Some markets look domestic only, others pretty clear that that would not what happen in Sweden because Telenor already launched Roam Like a Home last year within their existing tariff. So that will not happen in Sweden.
What tools we have, we obviously there have the fair, the fair of usage policy to help us manage that. And then what we are trying to do is encourage people, our customers to take on bigger buckets.
So that they feel comfortable to roam freely likely with home when they are abroad and that giving us trade up opportunity to higher price plans. In terms of Netherlands, progress and addressing the cost base, well at Lars just said, we’re still rolling out the networks.
So great progress on becoming less dependent on T-Mobile and getting the NRA costs down and obviously that ambition for that to becomes zero by summer 2018 when our networks, it’s really rolled out. But we still need to build up on our own network at the same time, so that we totally flew towards the bottom line.
We continue to look our fixed business and as was seen in the quarter, we’ve done a really good job at focusing on the cash generation of that business and we are continuing to look at how to be drive those cost and to put business as well. And I think the new legislation on handsets actually is a fantastic opportunity for us.

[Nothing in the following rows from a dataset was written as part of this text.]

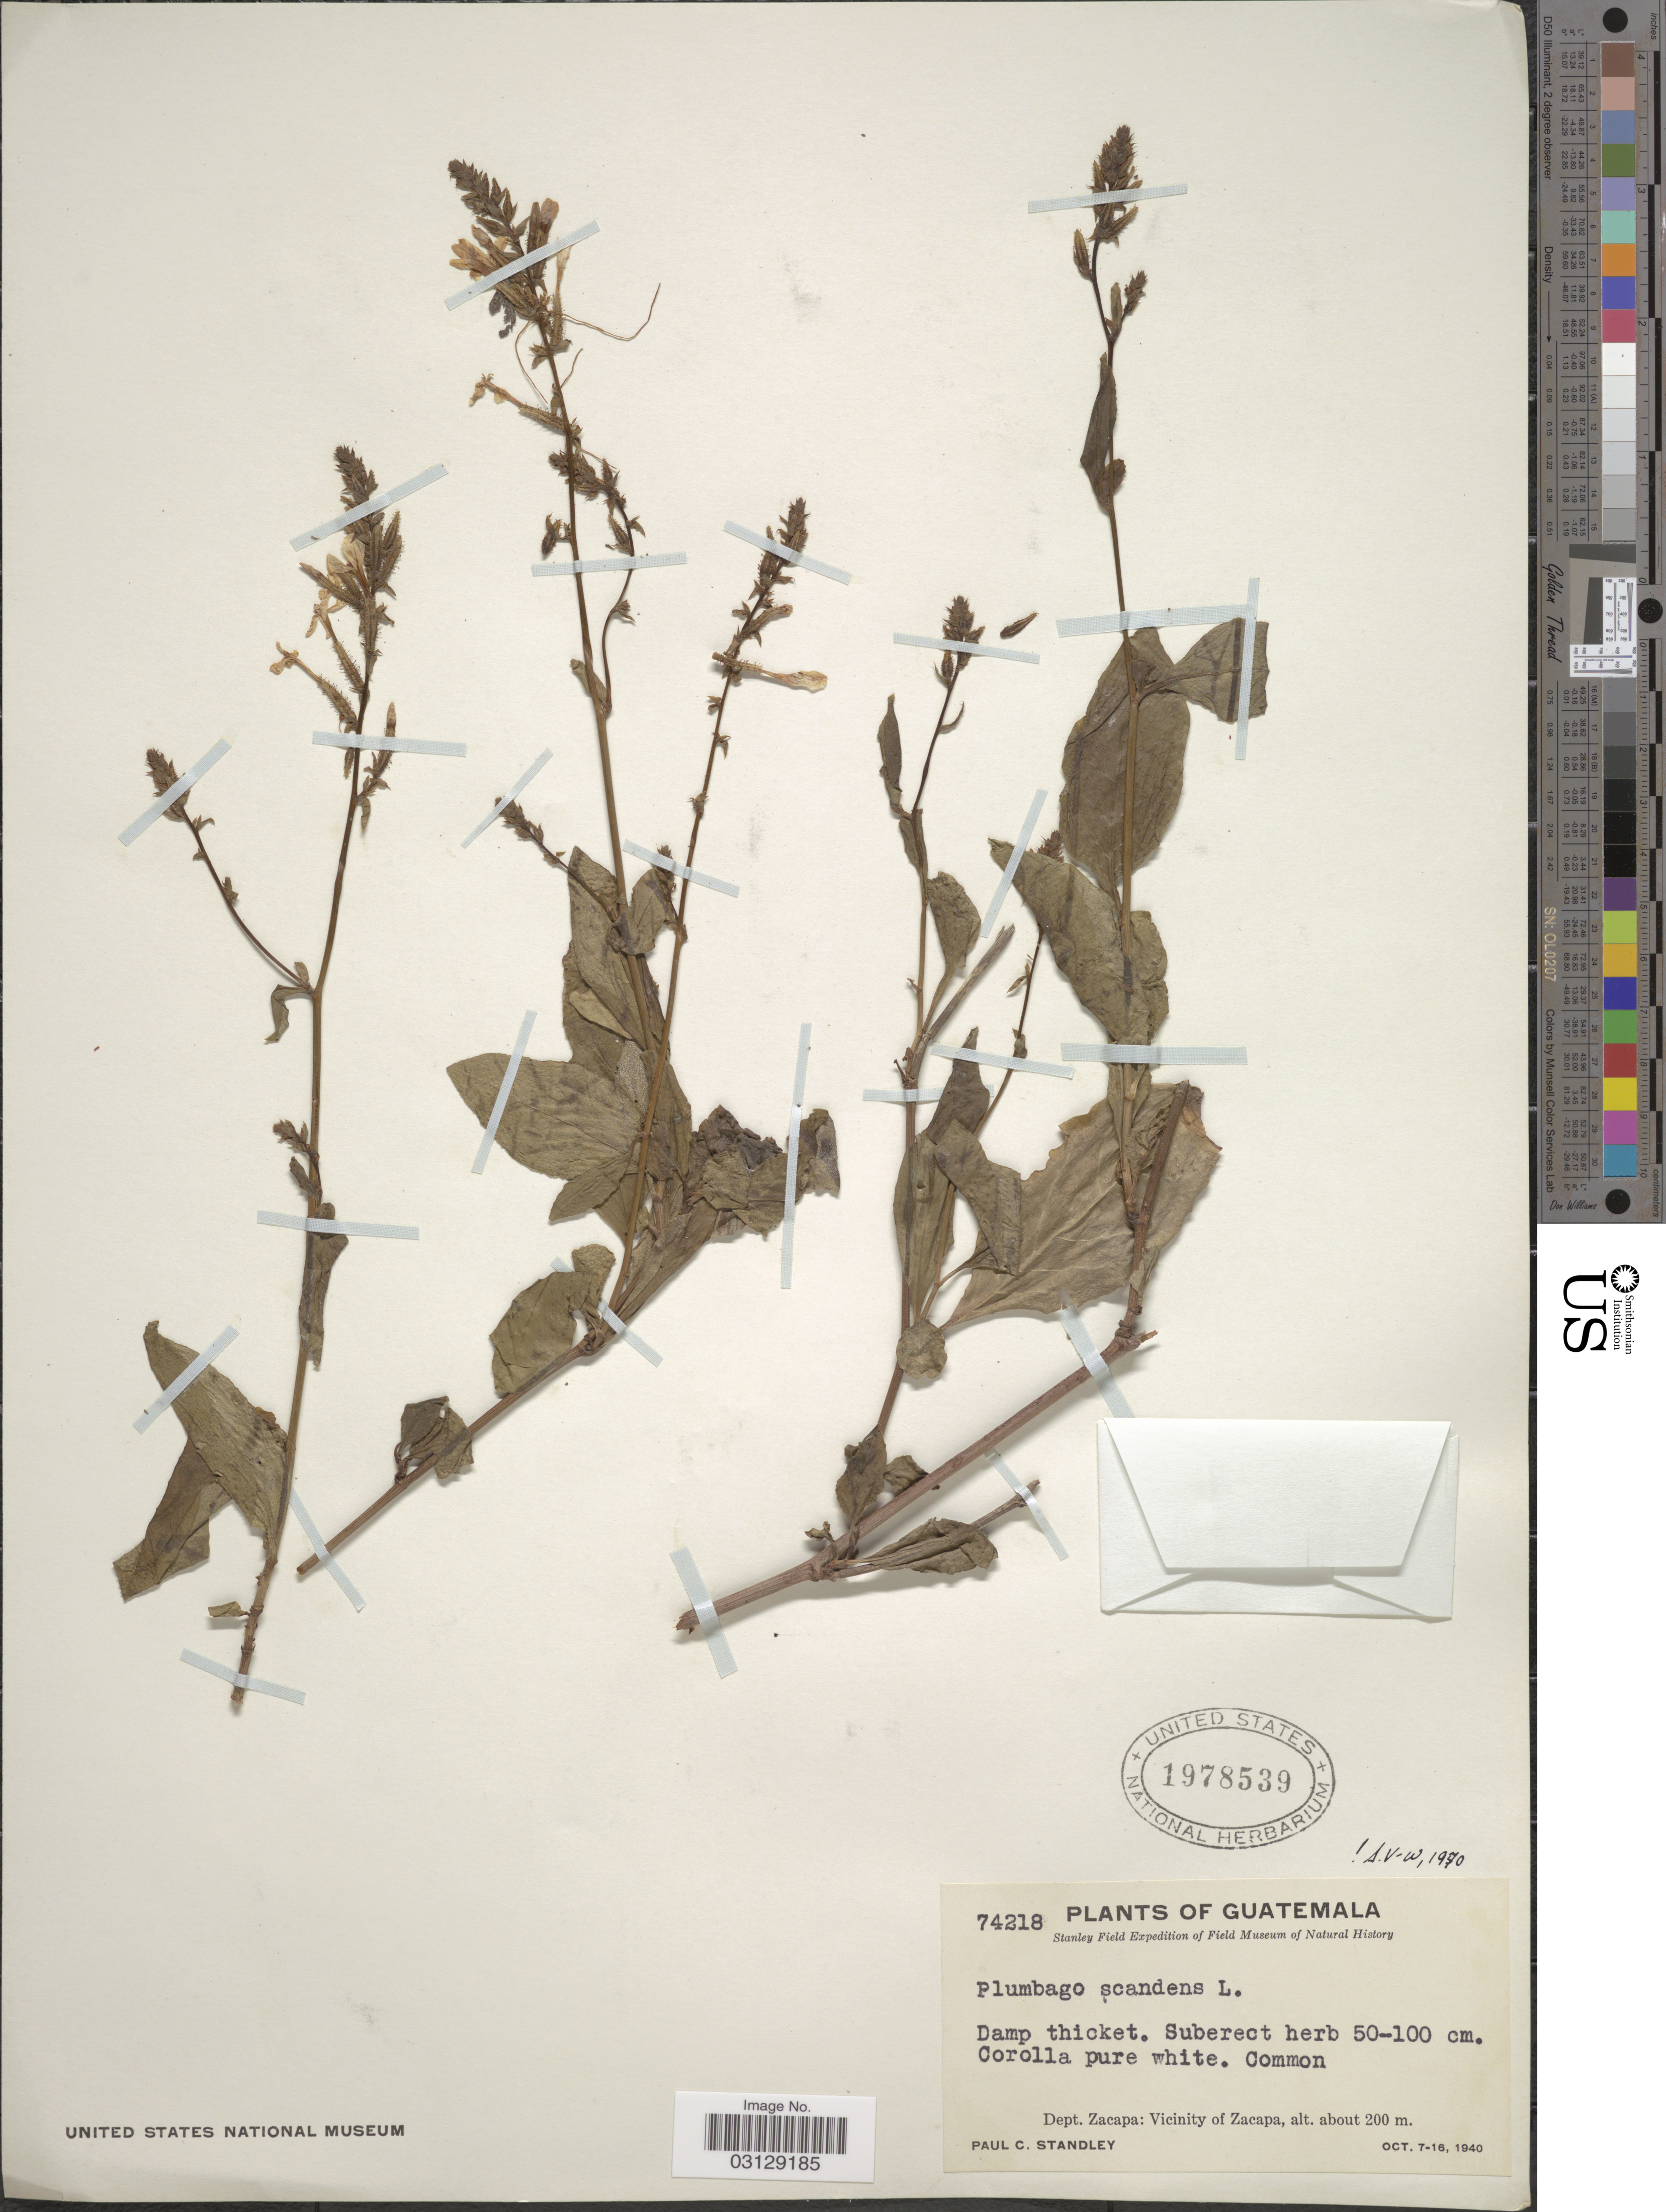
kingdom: Plantae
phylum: Tracheophyta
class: Magnoliopsida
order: Caryophyllales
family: Plumbaginaceae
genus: Plumbago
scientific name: Plumbago scandens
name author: L.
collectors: P. C. Standley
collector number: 74218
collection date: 1940-10-07/1940-10-16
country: Guatemala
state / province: Zacapa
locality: Dept. Zacapa: Vicinity of Zacapa.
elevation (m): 200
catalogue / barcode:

Once our network is getting closer to being totally ruled out, because there is much rather invest in very transparent subscription pricing than into handset subsidies, so that’s not something we can do yet as we're still really pushing VoLTE handsets in the market.
Erik Strandin Pers
Operator, we're about run out the time, so can we have just one more question please.
Operator
Okay. Our last question comes from Robert Slorach from Handelsbanken.
Robert Slorach
Thank you very much. Just couple of, are there in Sweden looks bit remarkable, I thought it would step up lot more revenues in EBITDA quarter-to-quarter, it will be one more month of the TDC business?
And then also if you could give us any sense for the usage on the 20 gig buckets that will be interesting to know? Well, thank you very much?
Allison Kirkby
Okay. Usage in all our buckets is usually about 50% to 60%, that’s the average that we always see.
What was your question on Sweden, I didn’t quite get that Robert, I am sorry.
Robert Slorach
On other operations in Sweden that only stepped up about 40 million quarter-on-quarter, it looks pretty low compared to what one could have expected since I guess the TDC business would be in then and it will be in other months of it?
Allison Kirkby
Yes, I think that’s probably a business area called project the TDC has where you know that could be quiet - you know that varies quite a bit quarter-by-quarter because it depends on whether they're doing big integration projects or not. So that that's one that has quite a high amount of variability and if I recall was big area was a big contributor to TDC in Q1 last year.
Robert Slorach
All right, thank you very much.
Allison Kirkby
Thank you everyone.
Erik Strandin Pers
Thank you. That concludes the call.
Thanks everyone for listening in. And you're always welcome to contact IR if you have any further questions.
We will talk again on the 19th of July when we really start second quarter results. So thank you and goodbye.
Operator
Yeah. That will conclude today’s conference call.
Thank you again for your participation, ladies and gentleman, you may know disconnect.